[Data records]
/---

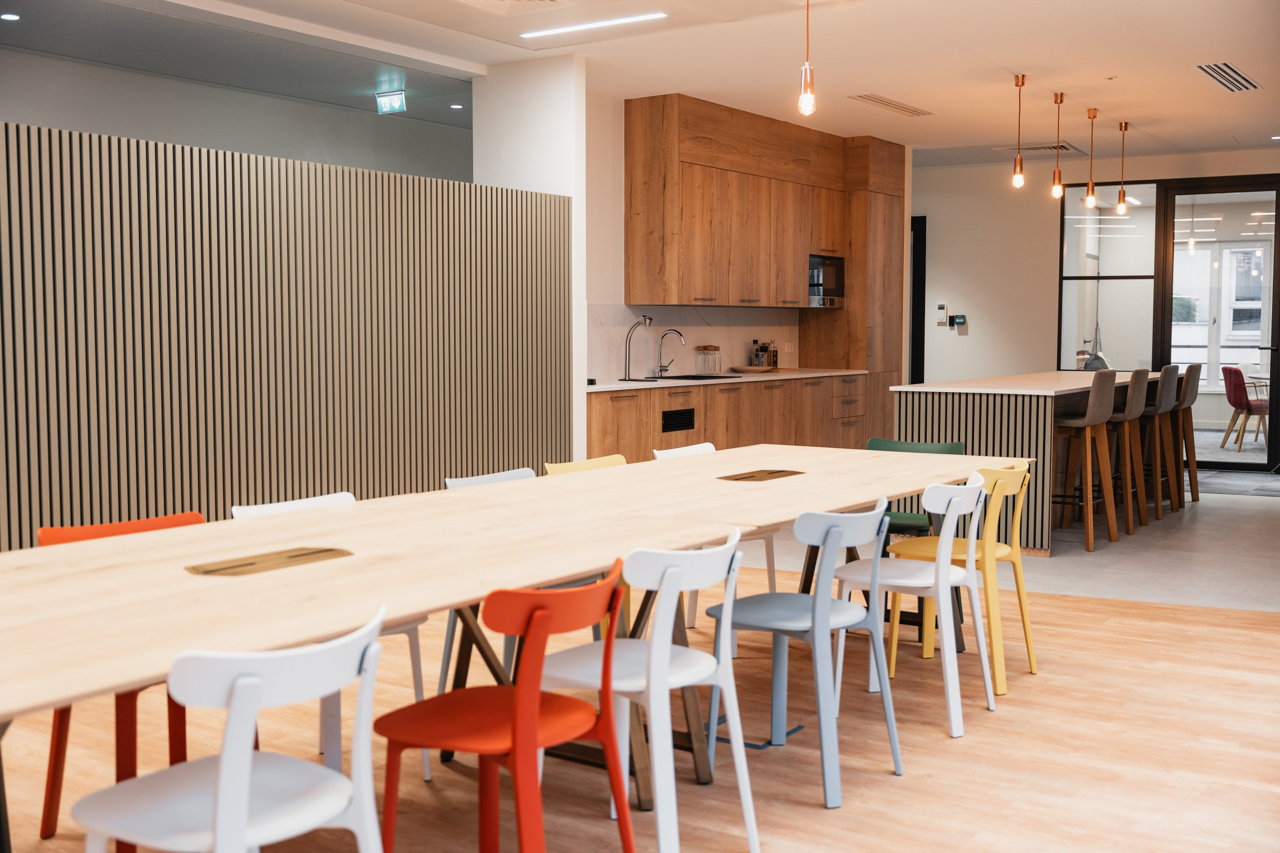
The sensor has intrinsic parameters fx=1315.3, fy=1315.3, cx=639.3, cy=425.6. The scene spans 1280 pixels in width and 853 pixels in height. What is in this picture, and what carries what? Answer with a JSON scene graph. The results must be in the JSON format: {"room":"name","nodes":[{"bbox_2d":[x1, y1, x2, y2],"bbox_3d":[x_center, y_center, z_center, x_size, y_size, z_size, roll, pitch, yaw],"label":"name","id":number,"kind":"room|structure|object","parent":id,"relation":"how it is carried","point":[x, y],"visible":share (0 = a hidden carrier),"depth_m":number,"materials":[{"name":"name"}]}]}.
{"room":"dining room","nodes":[
{"label":"dining room","id":0,"kind":"room"},
{"bbox_2d":[0,42,472,180],"bbox_3d":[-3.220,-0.799,7.990,0.181,2.706,7.470,3,5,35],"label":"wall","id":1,"kind":"structure","parent":0,"point":[8,105],"depth_m":8.49,"materials":[{"name":"grey paint"}]},
{"bbox_2d":[0,120,570,550],"bbox_3d":[-2.249,-0.119,5.012,0.167,2.023,6.054,3,5,35],"label":"slatted wall","id":2,"kind":"structure","parent":0,"point":[81,483],"depth_m":5.70,"materials":[{"name":"beige wood"}]},
{"bbox_2d":[474,50,586,468],"bbox_3d":[-0.667,-0.724,7.810,0.716,2.883,0.170,3,5,35],"label":"white column","id":3,"kind":"structure","parent":0,"point":[579,200],"depth_m":7.64,"materials":[{"name":"white paint"}]},
{"bbox_2d":[0,522,1279,852],"bbox_3d":[0.073,1.074,3.139,7.336,0.097,8.845,3,5,35],"label":"wooden floor","id":4,"kind":"structure","parent":0,"point":[980,849],"depth_m":3.89,"materials":[{"name":"brown wood"}]},
{"bbox_2d":[34,512,205,841],"bbox_3d":[-1.220,0.638,3.282,0.526,0.784,0.486,3,5,35],"label":"orange chair","id":5,"kind":"object","parent":4,"relation":"on","point":[98,530],"visible":0.31,"depth_m":3.25,"materials":[{"name":"plastic"}]},
{"bbox_2d":[72,602,390,852],"bbox_3d":[-0.686,0.701,2.252,0.497,0.778,0.481,3,5,35],"label":"white chair","id":6,"kind":"object","parent":4,"relation":"on","point":[226,759],"visible":1,"depth_m":2.16,"materials":[{"name":"white plastic"}]},
{"bbox_2d":[233,493,434,786],"bbox_3d":[-0.869,0.602,3.642,0.509,0.793,0.479,3,5,35],"label":"white chair","id":7,"kind":"object","parent":4,"relation":"on","point":[399,630],"visible":0.16,"depth_m":3.66,"materials":[{"name":"white plastic"}]},
{"bbox_2d":[439,469,534,687],"bbox_3d":[-0.375,0.542,4.313,0.487,0.791,0.463,3,5,35],"label":"white chair","id":8,"kind":"object","parent":4,"relation":"on","point":[512,473],"visible":0.18,"depth_m":4.31,"materials":[{"name":"plastic"}]},
{"bbox_2d":[377,561,629,852],"bbox_3d":[-0.289,0.676,2.765,0.492,0.786,0.470,3,5,35],"label":"orange chair","id":9,"kind":"object","parent":4,"relation":"on","point":[522,692],"visible":0.98,"depth_m":2.68,"materials":[{"name":"red plastic"}]},
{"bbox_2d":[0,442,1026,833],"bbox_3d":[-0.250,0.627,3.632,1.280,0.748,4.565,3,5,35],"label":"long table","id":10,"kind":"object","parent":4,"relation":"on","point":[254,545],"visible":0.88,"depth_m":3.13,"materials":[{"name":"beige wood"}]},
{"bbox_2d":[184,544,353,576],"bbox_3d":[-0.811,0.295,2.898,0.140,0.012,0.368,3,5,35],"label":"table socket box","id":11,"kind":"object","parent":10,"relation":"in","point":[231,568],"visible":0.97,"depth_m":2.88,"materials":[{"name":"metal"}]},
{"bbox_2d":[718,468,804,482],"bbox_3d":[0.423,0.171,4.579,0.164,0.014,0.340,3,5,35],"label":"table socket box","id":12,"kind":"object","parent":10,"relation":"in","point":[752,476],"visible":0.98,"depth_m":4.56,"materials":[{"name":"brown"}]},
{"bbox_2d":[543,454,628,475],"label":"yellow chair","id":13,"kind":"object","parent":4,"relation":"on","point":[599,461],"visible":0.12,"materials":[{"name":"yellow plastic"}]},
{"bbox_2d":[538,530,761,852],"bbox_3d":[0.003,0.638,3.150,0.493,0.791,0.476,3,5,35],"label":"white chair","id":14,"kind":"object","parent":4,"relation":"on","point":[712,665],"visible":0.87,"depth_m":3.04,"materials":[{"name":"white plastic"}]},
{"bbox_2d":[653,440,780,627],"bbox_3d":[0.311,0.476,5.298,0.499,0.790,0.481,3,5,35],"label":"white chair","id":15,"kind":"object","parent":4,"relation":"on","point":[680,448],"visible":0.21,"depth_m":5.31,"materials":[{"name":"white"}]},
{"bbox_2d":[585,375,870,462],"bbox_3d":[0.557,0.105,9.465,0.625,0.879,3.908,3,5,35],"label":"lower cabinet","id":16,"kind":"object","parent":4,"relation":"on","point":[599,431],"visible":0.31,"depth_m":9.02,"materials":[{"name":"brown wood"}]},
{"bbox_2d":[660,407,695,432],"bbox_3d":[0.232,-0.037,8.436,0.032,0.152,0.367,3,5,35],"label":"vent","id":17,"kind":"object","parent":16,"relation":"in","point":[672,419],"visible":0.97,"depth_m":8.44,"materials":[{"name":"black metal"}]},
{"bbox_2d":[586,367,864,392],"bbox_3d":[0.516,-0.321,9.278,0.755,0.035,3.487,3,5,35],"label":"countertop","id":18,"kind":"structure","parent":16,"relation":"on","point":[827,374],"depth_m":8.91,"materials":[{"name":"white stone"}]},
{"bbox_2d":[622,315,653,381],"bbox_3d":[-0.004,-0.515,8.739,0.241,0.435,0.163,3,5,35],"label":"faucet","id":19,"kind":"object","parent":18,"relation":"on","point":[645,319],"visible":0.99,"depth_m":8.74,"materials":[{"name":"silver metal"}]},
{"bbox_2d":[653,329,684,378],"bbox_3d":[0.222,-0.511,9.263,0.237,0.347,0.127,3,5,35],"label":"kitchen tap","id":20,"kind":"object","parent":18,"relation":"on","point":[680,334],"visible":0.99,"depth_m":9.27,"materials":[{"name":"silver metal"}]},
{"bbox_2d":[654,373,740,380],"bbox_3d":[0.404,-0.265,9.394,0.462,0.159,0.663,3,5,35],"label":"sink","id":21,"kind":"object","parent":18,"relation":"in","point":[692,376],"visible":0.35,"depth_m":9.54,"materials":[{"name":"black metal"}]},
{"bbox_2d":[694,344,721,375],"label":"glass jar","id":22,"kind":"object","parent":18,"relation":"on","point":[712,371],"visible":0.99,"depth_m":9.75,"materials":[{"name":"clear glass"}]},
{"bbox_2d":[729,365,779,372],"bbox_3d":[0.855,-0.422,9.915,0.377,0.044,0.379,3,5,35],"label":"tray","id":23,"kind":"object","parent":18,"relation":"on","point":[747,369],"visible":0.98,"depth_m":9.80,"materials":[{"name":"brown wood"}]},
{"bbox_2d":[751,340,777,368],"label":"bottle","id":24,"kind":"object","parent":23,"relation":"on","point":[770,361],"visible":0.92,"depth_m":10.39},
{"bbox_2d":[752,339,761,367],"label":"bottle","id":25,"kind":"object","parent":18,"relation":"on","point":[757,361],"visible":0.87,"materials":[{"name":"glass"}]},
{"bbox_2d":[714,497,905,808],"bbox_3d":[0.468,0.590,3.761,0.479,0.781,0.469,3,5,35],"label":"chair","id":26,"kind":"object","parent":4,"relation":"on","point":[822,573],"visible":0.94,"depth_m":3.66,"materials":[{"name":"blue plastic"}]},
{"bbox_2d":[799,136,905,438],"bbox_3d":[1.796,-0.977,11.206,0.617,2.818,0.765,3,5,35],"label":"tall cabinet","id":27,"kind":"object","parent":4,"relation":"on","point":[882,217],"visible":0.51,"depth_m":10.89,"materials":[{"name":"brown wood"}]},
{"bbox_2d":[833,472,990,737],"bbox_3d":[0.883,0.547,4.313,0.478,0.794,0.477,3,5,35],"label":"white chair","id":28,"kind":"object","parent":4,"relation":"on","point":[940,573],"visible":0.88,"depth_m":4.18,"materials":[{"name":"white plastic"}]},
{"bbox_2d":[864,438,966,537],"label":"green chair","id":29,"kind":"object","parent":4,"relation":"on","point":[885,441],"visible":0.25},
{"bbox_2d":[888,463,1039,693],"bbox_3d":[1.187,0.513,4.830,0.471,0.792,0.483,3,5,35],"label":"yellow chair","id":30,"kind":"object","parent":4,"relation":"on","point":[1015,560],"visible":0.65,"depth_m":4.71,"materials":[{"name":"yellow plastic"}]},
{"bbox_2d":[29,0,1279,168],"bbox_3d":[1.164,-2.082,6.125,8.016,0.137,13.789,3,5,35],"label":"ceiling","id":31,"kind":"structure","parent":0,"point":[1010,53],"depth_m":7.52,"materials":[{"name":"white paint"}]},
{"bbox_2d":[0,11,20,20],"bbox_3d":[-3.155,-2.048,6.582,0.107,0.010,0.107,3,5,35],"label":"recessed light","id":32,"kind":"object","parent":31,"relation":"in","point":[8,16],"visible":0.97,"depth_m":6.58,"materials":[{"name":"white"}]},
{"bbox_2d":[375,89,406,114],"bbox_3d":[-1.663,-2.172,8.828,0.260,0.163,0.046,3,5,35],"label":"exit sign","id":33,"kind":"object","parent":31,"relation":"hanging from","point":[392,100],"visible":0.99,"depth_m":8.81,"materials":[{"name":"green plastic"}]},
{"bbox_2d":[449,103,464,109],"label":"recessed light","id":34,"kind":"object","parent":31,"relation":"in","point":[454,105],"visible":0.98,"depth_m":9.28,"materials":[{"name":"white"}]},
{"bbox_2d":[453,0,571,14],"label":"ceiling vent","id":35,"kind":"object","parent":31,"relation":"in","point":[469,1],"visible":0.97,"depth_m":6.16,"materials":[{"name":"white metal"}]},
{"bbox_2d":[520,11,667,39],"bbox_3d":[-0.247,-2.069,6.767,0.900,0.021,0.075,3,5,35],"label":"linear ceiling light","id":36,"kind":"object","parent":31,"relation":"attached to","point":[622,21],"visible":0.97,"depth_m":6.75,"materials":[{"name":"white"}]},
{"bbox_2d":[798,0,817,116],"bbox_3d":[0.714,-1.633,5.565,0.112,0.643,0.110,3,5,35],"label":"pendant light","id":37,"kind":"object","parent":31,"relation":"hanging from","point":[805,100],"visible":1,"depth_m":5.56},
{"bbox_2d":[849,93,933,116],"bbox_3d":[1.760,-2.240,9.187,0.218,0.016,0.956,3,5,35],"label":"ceiling vent","id":38,"kind":"object","parent":31,"relation":"in","point":[887,103],"visible":0.99,"depth_m":9.16,"materials":[{"name":"metal"}]},
{"bbox_2d":[1010,73,1026,188],"bbox_3d":[2.377,-1.845,8.246,0.109,0.717,0.110,3,5,35],"label":"pendant light","id":39,"kind":"object","parent":31,"relation":"hanging from","point":[1023,78],"visible":0.99,"depth_m":8.24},
{"bbox_2d":[993,141,1084,155],"bbox_3d":[3.462,-2.402,11.388,0.655,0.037,0.517,3,5,35],"label":"ceiling vent","id":40,"kind":"object","parent":31,"relation":"in","point":[1040,147],"visible":0.87,"depth_m":11.34,"materials":[{"name":"metal"}]},
{"bbox_2d":[1050,93,1065,197],"bbox_3d":[2.829,-1.892,8.899,0.109,0.707,0.109,3,5,35],"label":"pendant light","id":41,"kind":"object","parent":31,"relation":"hanging from","point":[1060,98],"visible":0.99,"depth_m":8.90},
{"bbox_2d":[1084,109,1097,208],"bbox_3d":[3.289,-1.924,9.561,0.108,0.744,0.108,3,5,35],"label":"pendant light","id":42,"kind":"object","parent":31,"relation":"hanging from","point":[1093,187],"visible":0.98,"depth_m":9.56,"materials":[{"name":"metal"}]},
{"bbox_2d":[1115,121,1129,213],"bbox_3d":[3.719,-1.977,10.118,0.115,0.722,0.113,3,5,35],"label":"pendant light","id":43,"kind":"object","parent":31,"relation":"hanging from","point":[1120,205],"visible":0.98,"depth_m":10.12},
{"bbox_2d":[1195,61,1261,92],"bbox_3d":[3.633,-2.152,8.101,0.240,0.019,0.889,3,5,35],"label":"ceiling vent","id":44,"kind":"object","parent":31,"relation":"in","point":[1228,68],"visible":0.98,"depth_m":8.06,"materials":[{"name":"metal"}]},
{"bbox_2d":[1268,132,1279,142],"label":"recessed light","id":45,"kind":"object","parent":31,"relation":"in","point":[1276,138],"visible":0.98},
{"bbox_2d":[576,93,918,405],"bbox_3d":[0.791,-0.896,10.125,0.219,2.777,4.829,3,5,35],"label":"kitchen wall","id":46,"kind":"structure","parent":0,"point":[619,289],"depth_m":8.68,"materials":[{"name":"white paint"}]},
{"bbox_2d":[584,304,796,381],"bbox_3d":[0.373,-0.620,9.701,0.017,0.489,3.071,3,5,35],"label":"backsplash","id":47,"kind":"structure","parent":46,"relation":"attached to","point":[697,334],"depth_m":9.61,"materials":[{"name":"white stone"}]},
{"bbox_2d":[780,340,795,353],"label":"wall socket","id":48,"kind":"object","parent":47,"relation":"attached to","point":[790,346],"visible":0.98,"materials":[{"name":"white plastic"}]},
{"bbox_2d":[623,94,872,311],"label":"upper cabinet","id":49,"kind":"object","parent":46,"relation":"attached to","point":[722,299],"visible":0.96,"depth_m":9.43,"materials":[{"name":"brown wood"}]},
{"bbox_2d":[807,253,845,307],"bbox_3d":[1.352,-1.167,10.574,0.428,0.414,0.584,3,5,35],"label":"microwave","id":50,"kind":"object","parent":49,"relation":"in","point":[830,282],"visible":0.61,"depth_m":10.43,"materials":[{"name":"metal"}]},
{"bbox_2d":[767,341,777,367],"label":"bottle","id":51,"kind":"object","parent":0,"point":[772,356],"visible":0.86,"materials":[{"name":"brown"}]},
{"bbox_2d":[753,469,1279,610],"bbox_3d":[3.584,0.610,9.461,6.443,0.110,7.180,3,5,35],"label":"tile floor","id":52,"kind":"structure","parent":0,"point":[1203,501],"depth_m":7.21,"materials":[{"name":"grey"}]},
{"bbox_2d":[891,370,1171,550],"bbox_3d":[2.729,0.155,8.742,0.955,0.917,3.154,3,5,35],"label":"kitchen island","id":53,"kind":"object","parent":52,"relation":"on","point":[1005,441],"visible":0.57,"depth_m":7.56,"materials":[{"name":"wood"}]},
{"bbox_2d":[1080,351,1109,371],"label":"bag","id":54,"kind":"object","parent":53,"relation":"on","point":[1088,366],"visible":0.5,"depth_m":9.59,"materials":[{"name":"grey"}]},
{"bbox_2d":[1050,371,1116,549],"bbox_3d":[2.516,0.180,7.722,0.440,1.029,0.455,-4,6,-44],"label":"bar stool","id":55,"kind":"object","parent":52,"relation":"on","point":[1083,421],"visible":0.86,"depth_m":7.59,"materials":[{"name":"brown wood"}]},
{"bbox_2d":[1105,369,1148,534],"bbox_3d":[2.958,0.132,8.336,0.462,1.033,0.440,3,5,35],"label":"bar stool","id":56,"kind":"object","parent":52,"relation":"on","point":[1133,409],"visible":0.66,"depth_m":8.22,"materials":[{"name":"brown wood"}]},
{"bbox_2d":[1137,365,1178,523],"bbox_3d":[3.333,0.093,8.816,0.461,1.034,0.429,3,5,35],"label":"bar stool","id":57,"kind":"object","parent":52,"relation":"on","point":[1156,414],"visible":0.64,"depth_m":8.69,"materials":[{"name":"brown"}]},
{"bbox_2d":[1164,362,1202,508],"bbox_3d":[3.826,0.041,9.551,0.461,1.017,0.423,3,5,35],"label":"bar stool","id":58,"kind":"object","parent":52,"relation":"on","point":[1198,366],"visible":0.53,"depth_m":9.44,"materials":[{"name":"brown wood"}]},
{"bbox_2d":[1195,466,1279,497],"bbox_3d":[4.994,0.458,10.750,1.744,0.010,1.663,3,5,35],"label":"carpet","id":59,"kind":"object","parent":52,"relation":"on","point":[1238,491],"visible":0.68,"depth_m":10.65,"materials":[{"name":"grey carpet"}]},
{"bbox_2d":[909,148,1279,460],"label":"back wall","id":60,"kind":"structure","parent":0,"point":[970,339],"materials":[{"name":"paint"}]},
{"bbox_2d":[909,214,925,383],"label":"door","id":61,"kind":"structure","parent":60,"relation":"in","point":[920,232],"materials":[{"name":"black"}]},
{"bbox_2d":[936,302,949,325],"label":"thermostat","id":62,"kind":"object","parent":60,"relation":"attached to","point":[943,309],"visible":0.99,"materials":[{"name":"white plastic"}]},
{"bbox_2d":[950,313,966,328],"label":"emergency door release","id":63,"kind":"object","parent":60,"relation":"attached to","point":[958,317],"visible":0.99,"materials":[{"name":"green plastic"}]},
{"bbox_2d":[1060,182,1158,371],"bbox_3d":[4.228,-1.179,11.852,0.680,2.011,0.118,3,5,35],"label":"window","id":64,"kind":"structure","parent":60,"relation":"in","point":[1113,225],"depth_m":11.82,"materials":[{"name":"clear glass"}]},
{"bbox_2d":[1156,175,1279,472],"bbox_3d":[5.208,-0.869,11.626,1.077,2.512,0.145,3,5,35],"label":"glass door","id":65,"kind":"structure","parent":60,"relation":"in","point":[1278,210],"depth_m":11.64,"materials":[{"name":"glass"}]},
{"bbox_2d":[1220,365,1268,451],"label":"red chair","id":66,"kind":"object","parent":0,"point":[1236,371],"visible":0.9,"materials":[{"name":"red fabric"}]},
{"label":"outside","id":67,"kind":"structure","parent":0,"visible":0},
{"bbox_2d":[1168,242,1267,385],"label":"window","id":68,"kind":"structure","parent":67,"point":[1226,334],"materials":[{"name":"white glass"}]}
]}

\---

What you have to do
A single number is the whole answer here: the number of lines in the data that include "bottle".

Answer below
3